(Beginning of Records provided)

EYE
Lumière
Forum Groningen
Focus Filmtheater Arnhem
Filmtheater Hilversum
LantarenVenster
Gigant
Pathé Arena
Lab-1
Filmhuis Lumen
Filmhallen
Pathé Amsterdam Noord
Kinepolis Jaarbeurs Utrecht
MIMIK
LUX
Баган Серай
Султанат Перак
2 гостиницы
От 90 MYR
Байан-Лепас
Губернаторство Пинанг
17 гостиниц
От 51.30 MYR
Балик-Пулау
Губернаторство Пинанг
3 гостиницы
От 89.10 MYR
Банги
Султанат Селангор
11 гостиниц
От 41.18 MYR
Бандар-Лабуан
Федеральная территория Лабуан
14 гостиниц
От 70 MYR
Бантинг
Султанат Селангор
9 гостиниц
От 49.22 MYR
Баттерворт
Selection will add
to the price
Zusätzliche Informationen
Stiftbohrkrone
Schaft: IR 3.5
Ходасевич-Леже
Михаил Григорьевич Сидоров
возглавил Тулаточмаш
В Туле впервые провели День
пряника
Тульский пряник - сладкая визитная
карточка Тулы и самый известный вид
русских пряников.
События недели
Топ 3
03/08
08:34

(End of Records provided)

**Exercise requirements**
All lines from the one containing "Zusätzliche Informationen" through the end of the records, both ends included, are to be quoted exactly; please add nothing else.

**Reply**
Zusätzliche Informationen
Stiftbohrkrone
Schaft: IR 3.5
Ходасевич-Леже
Михаил Григорьевич Сидоров
возглавил Тулаточмаш
В Туле впервые провели День
пряника
Тульский пряник - сладкая визитная
карточка Тулы и самый известный вид
русских пряников.
События недели
Топ 3
03/08
08:34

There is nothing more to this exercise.